» **What is required**
All lines below containing the string "Obby" are to be copied.

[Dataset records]

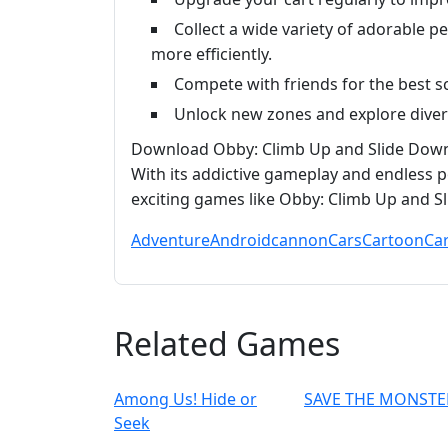
Collect a wide variety of adorable p
more efficiently.
Compete with friends for the best 
Unlock new zones and explore divers
Download Obby: Climb Up and Slide Down 
With its addictive gameplay and endless po
exciting games like Obby: Climb Up and S
Adventure
Android
cannon
Cars
Cartoon
Ca
Related Games
Among Us! Hide or
SAVE THE MONSTE
Seek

» **Your response**
Download Obby: Climb Up and Slide Down 
exciting games like Obby: Climb Up and S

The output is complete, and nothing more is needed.